Problem statement -
A word-for-word restatement of all the records is the required answer.

Collected data

-- -- --

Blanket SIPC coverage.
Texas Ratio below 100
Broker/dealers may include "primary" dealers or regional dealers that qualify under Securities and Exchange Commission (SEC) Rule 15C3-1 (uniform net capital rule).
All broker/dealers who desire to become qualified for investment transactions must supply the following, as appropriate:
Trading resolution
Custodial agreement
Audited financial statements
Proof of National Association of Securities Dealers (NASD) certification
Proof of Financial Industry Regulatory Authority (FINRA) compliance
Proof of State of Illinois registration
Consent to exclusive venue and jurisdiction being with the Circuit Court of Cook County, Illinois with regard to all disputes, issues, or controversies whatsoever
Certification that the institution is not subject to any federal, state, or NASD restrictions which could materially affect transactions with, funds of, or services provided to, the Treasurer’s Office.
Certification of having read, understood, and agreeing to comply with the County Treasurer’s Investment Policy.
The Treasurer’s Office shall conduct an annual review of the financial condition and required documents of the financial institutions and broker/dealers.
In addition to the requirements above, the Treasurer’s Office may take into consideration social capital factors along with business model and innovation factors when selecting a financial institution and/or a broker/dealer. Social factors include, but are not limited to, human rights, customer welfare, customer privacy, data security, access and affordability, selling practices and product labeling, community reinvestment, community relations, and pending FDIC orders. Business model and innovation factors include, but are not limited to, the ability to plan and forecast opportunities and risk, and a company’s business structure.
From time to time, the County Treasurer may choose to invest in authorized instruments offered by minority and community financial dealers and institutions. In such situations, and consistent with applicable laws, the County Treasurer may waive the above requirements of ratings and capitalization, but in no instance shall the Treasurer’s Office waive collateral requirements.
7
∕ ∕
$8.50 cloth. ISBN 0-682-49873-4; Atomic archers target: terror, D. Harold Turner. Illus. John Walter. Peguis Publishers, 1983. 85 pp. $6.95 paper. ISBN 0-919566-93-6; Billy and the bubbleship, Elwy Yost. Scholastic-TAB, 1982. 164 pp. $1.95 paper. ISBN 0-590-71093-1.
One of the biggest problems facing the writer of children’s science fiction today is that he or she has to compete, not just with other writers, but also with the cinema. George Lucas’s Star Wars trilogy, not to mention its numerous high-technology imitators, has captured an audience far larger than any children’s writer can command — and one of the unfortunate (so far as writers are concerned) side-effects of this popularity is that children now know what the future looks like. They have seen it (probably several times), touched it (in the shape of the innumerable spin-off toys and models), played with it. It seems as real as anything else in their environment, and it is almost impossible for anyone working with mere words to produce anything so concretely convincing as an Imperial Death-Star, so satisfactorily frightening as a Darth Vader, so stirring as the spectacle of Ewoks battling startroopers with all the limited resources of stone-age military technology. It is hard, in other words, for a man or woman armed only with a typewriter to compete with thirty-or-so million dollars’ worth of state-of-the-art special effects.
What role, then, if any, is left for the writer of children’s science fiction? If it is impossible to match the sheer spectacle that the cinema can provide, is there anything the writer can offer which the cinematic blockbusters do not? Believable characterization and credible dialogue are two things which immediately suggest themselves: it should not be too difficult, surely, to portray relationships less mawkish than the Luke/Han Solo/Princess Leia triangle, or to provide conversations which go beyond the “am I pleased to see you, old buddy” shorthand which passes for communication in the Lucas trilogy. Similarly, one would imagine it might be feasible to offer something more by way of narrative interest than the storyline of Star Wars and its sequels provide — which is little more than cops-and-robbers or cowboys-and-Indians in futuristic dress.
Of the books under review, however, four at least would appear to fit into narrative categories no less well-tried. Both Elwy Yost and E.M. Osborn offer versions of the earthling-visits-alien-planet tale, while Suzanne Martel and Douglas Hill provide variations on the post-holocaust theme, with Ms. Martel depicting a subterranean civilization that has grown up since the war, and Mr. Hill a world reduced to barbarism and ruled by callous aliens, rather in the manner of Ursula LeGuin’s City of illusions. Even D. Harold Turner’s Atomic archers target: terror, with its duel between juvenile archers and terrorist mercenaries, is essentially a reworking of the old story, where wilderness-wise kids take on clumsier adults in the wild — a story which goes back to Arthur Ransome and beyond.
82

-- -- --

Solution -
Blanket SIPC coverage.
Texas Ratio below 100
Broker/dealers may include "primary" dealers or regional dealers that qualify under Securities and Exchange Commission (SEC) Rule 15C3-1 (uniform net capital rule).
All broker/dealers who desire to become qualified for investment transactions must supply the following, as appropriate:
Trading resolution
Custodial agreement
Audited financial statements
Proof of National Association of Securities Dealers (NASD) certification
Proof of Financial Industry Regulatory Authority (FINRA) compliance
Proof of State of Illinois registration
Consent to exclusive venue and jurisdiction being with the Circuit Court of Cook County, Illinois with regard to all disputes, issues, or controversies whatsoever
Certification that the institution is not subject to any federal, state, or NASD restrictions which could materially affect transactions with, funds of, or services provided to, the Treasurer’s Office.
Certification of having read, understood, and agreeing to comply with the County Treasurer’s Investment Policy.
The Treasurer’s Office shall conduct an annual review of the financial condition and required documents of the financial institutions and broker/dealers.
In addition to the requirements above, the Treasurer’s Office may take into consideration social capital factors along with business model and innovation factors when selecting a financial institution and/or a broker/dealer. Social factors include, but are not limited to, human rights, customer welfare, customer privacy, data security, access and affordability, selling practices and product labeling, community reinvestment, community relations, and pending FDIC orders. Business model and innovation factors include, but are not limited to, the ability to plan and forecast opportunities and risk, and a company’s business structure.
From time to time, the County Treasurer may choose to invest in authorized instruments offered by minority and community financial dealers and institutions. In such situations, and consistent with applicable laws, the County Treasurer may waive the above requirements of ratings and capitalization, but in no instance shall the Treasurer’s Office waive collateral requirements.
7
∕ ∕
$8.50 cloth. ISBN 0-682-49873-4; Atomic archers target: terror, D. Harold Turner. Illus. John Walter. Peguis Publishers, 1983. 85 pp. $6.95 paper. ISBN 0-919566-93-6; Billy and the bubbleship, Elwy Yost. Scholastic-TAB, 1982. 164 pp. $1.95 paper. ISBN 0-590-71093-1.
One of the biggest problems facing the writer of children’s science fiction today is that he or she has to compete, not just with other writers, but also with the cinema. George Lucas’s Star Wars trilogy, not to mention its numerous high-technology imitators, has captured an audience far larger than any children’s writer can command — and one of the unfortunate (so far as writers are concerned) side-effects of this popularity is that children now know what the future looks like. They have seen it (probably several times), touched it (in the shape of the innumerable spin-off toys and models), played with it. It seems as real as anything else in their environment, and it is almost impossible for anyone working with mere words to produce anything so concretely convincing as an Imperial Death-Star, so satisfactorily frightening as a Darth Vader, so stirring as the spectacle of Ewoks battling startroopers with all the limited resources of stone-age military technology. It is hard, in other words, for a man or woman armed only with a typewriter to compete with thirty-or-so million dollars’ worth of state-of-the-art special effects.
What role, then, if any, is left for the writer of children’s science fiction? If it is impossible to match the sheer spectacle that the cinema can provide, is there anything the writer can offer which the cinematic blockbusters do not? Believable characterization and credible dialogue are two things which immediately suggest themselves: it should not be too difficult, surely, to portray relationships less mawkish than the Luke/Han Solo/Princess Leia triangle, or to provide conversations which go beyond the “am I pleased to see you, old buddy” shorthand which passes for communication in the Lucas trilogy. Similarly, one would imagine it might be feasible to offer something more by way of narrative interest than the storyline of Star Wars and its sequels provide — which is little more than cops-and-robbers or cowboys-and-Indians in futuristic dress.
Of the books under review, however, four at least would appear to fit into narrative categories no less well-tried. Both Elwy Yost and E.M. Osborn offer versions of the earthling-visits-alien-planet tale, while Suzanne Martel and Douglas Hill provide variations on the post-holocaust theme, with Ms. Martel depicting a subterranean civilization that has grown up since the war, and Mr. Hill a world reduced to barbarism and ruled by callous aliens, rather in the manner of Ursula LeGuin’s City of illusions. Even D. Harold Turner’s Atomic archers target: terror, with its duel between juvenile archers and terrorist mercenaries, is essentially a reworking of the old story, where wilderness-wise kids take on clumsier adults in the wild — a story which goes back to Arthur Ransome and beyond.
82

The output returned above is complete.